START GIVEN TEXT
/aiopolly

Asynchronous wrapper for AWS Polly API

Primary LanguagePython

aiopolly

Python 3.7 PyPi Package Version Amazon Polly API

aiopolly is an asynchronous library for Amazon Polly API which is written with asyncio and aiohttp and uses pydantic models

Features

  • Asynchronous
  • Respects PEP-8 (no camelCase args and vars)
  • Provides easy way to work with SSML tags and lexicons
  • Has mapped and classified AWS API exceptions
  • Has audio convert support and built-in async opus converter

Installation

$ pip install aiopolly

Getting started

To work with AWS Polly you need AWS account, IAM User and it's credentials, here's the instructions how to get it

Then you can init this class using one of two methods:

  1. Provide your access and secret keys directly:

    from aiopolly import Polly
    
    polly = Polly(access_key='your_access_key', secret_key='your_secret_key')
  2. Create a ~/.aws/credentials file with following data:

    [default]
        aws_access_key_id = your_access_key
        aws_secret_access_key = your_secret_key
    

    And init class without any auth params:

    from aiopolly import Polly
    
    polly = Polly()

Examples

Many voices

import asyncio
import time

from aiopolly import Polly, types


async def main():
    time_start = time.time()
    # Initializing AWS Polly client with default output_format
    polly = Polly(output_format=types.AudioFormat.mp3)

    voices = await polly.describe_voices()
END GIVEN TEXT
START DATA EXCERPTS
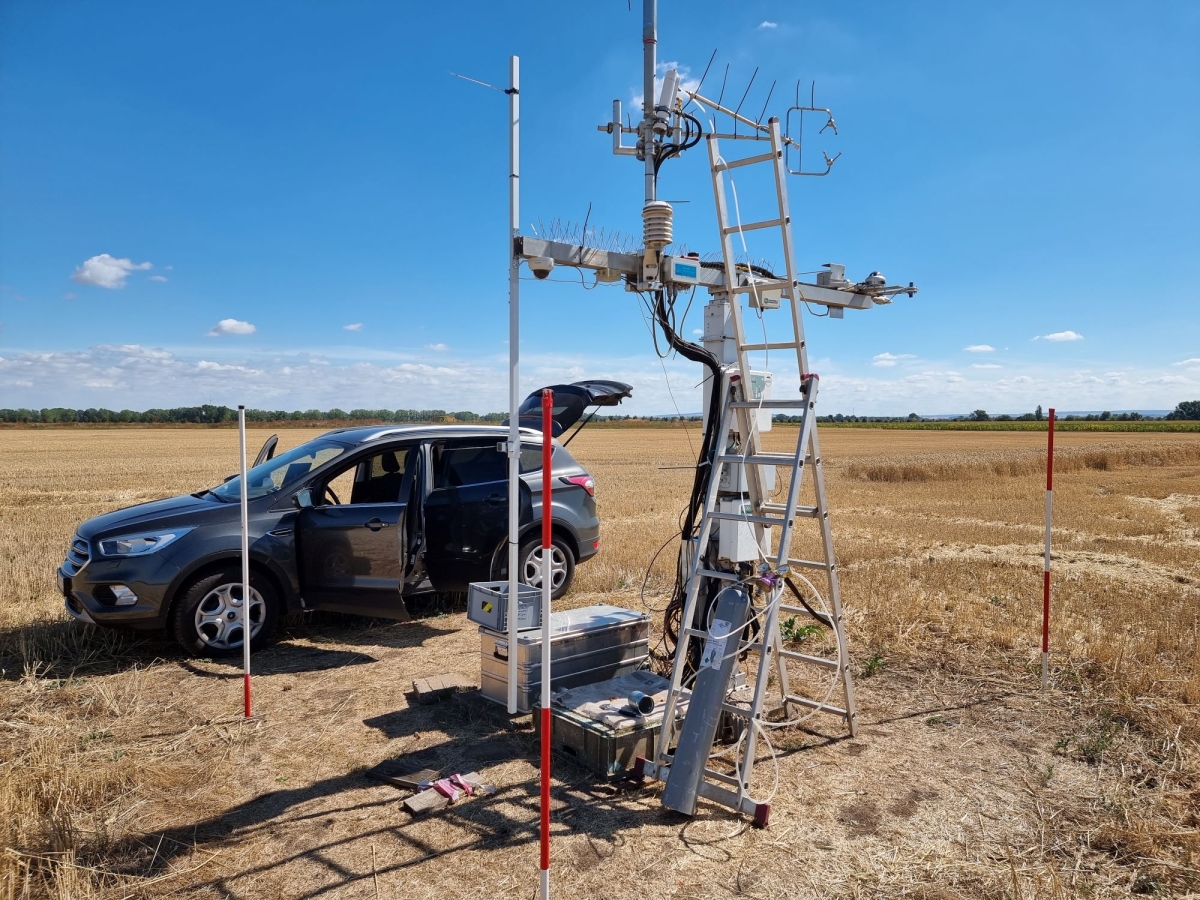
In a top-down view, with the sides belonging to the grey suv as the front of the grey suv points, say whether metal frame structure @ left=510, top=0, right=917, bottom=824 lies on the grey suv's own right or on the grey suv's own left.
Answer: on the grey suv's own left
END DATA EXCERPTS
START DATA EXCERPTS
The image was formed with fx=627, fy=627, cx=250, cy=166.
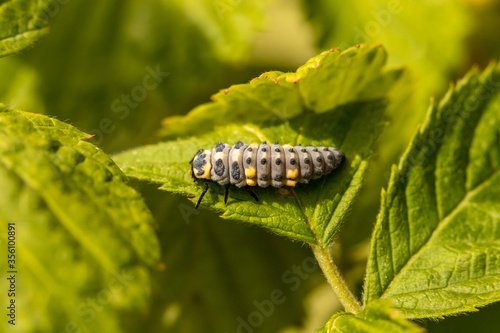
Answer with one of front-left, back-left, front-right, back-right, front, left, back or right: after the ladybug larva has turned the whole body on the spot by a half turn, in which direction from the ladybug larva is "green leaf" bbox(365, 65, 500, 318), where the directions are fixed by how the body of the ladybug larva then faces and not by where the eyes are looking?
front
END DATA EXCERPTS
START DATA EXCERPTS
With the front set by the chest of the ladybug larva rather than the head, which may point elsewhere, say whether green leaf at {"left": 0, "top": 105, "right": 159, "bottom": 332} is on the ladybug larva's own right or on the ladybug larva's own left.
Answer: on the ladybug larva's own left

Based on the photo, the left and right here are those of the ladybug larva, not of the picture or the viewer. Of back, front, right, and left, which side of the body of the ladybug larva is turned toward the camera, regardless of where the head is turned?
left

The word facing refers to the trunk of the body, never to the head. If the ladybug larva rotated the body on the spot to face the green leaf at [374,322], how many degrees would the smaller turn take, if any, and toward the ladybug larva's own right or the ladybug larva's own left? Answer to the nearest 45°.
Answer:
END DATA EXCERPTS
TASKS FOR THIS EXERCISE -
1 – List every feature that the aiopolly page gives under its Features heading.
2 – Write out the aiopolly page from "aiopolly is an" to "args and vars)".

ANSWERS BY ITEM NUMBER -
1 –
- Asynchronous
- Respects PEP-8 (no camelCase args and vars)
- Provides easy way to work with SSML tags and lexicons
- Has mapped and classified AWS API exceptions
- Has audio convert support and built-in async opus converter

2 –
aiopolly is an asynchronous library for Amazon Polly API which is written with asyncio and aiohttp and uses pydantic models

Features

  • Asynchronous
  • Respects PEP-8 (no camelCase args and vars)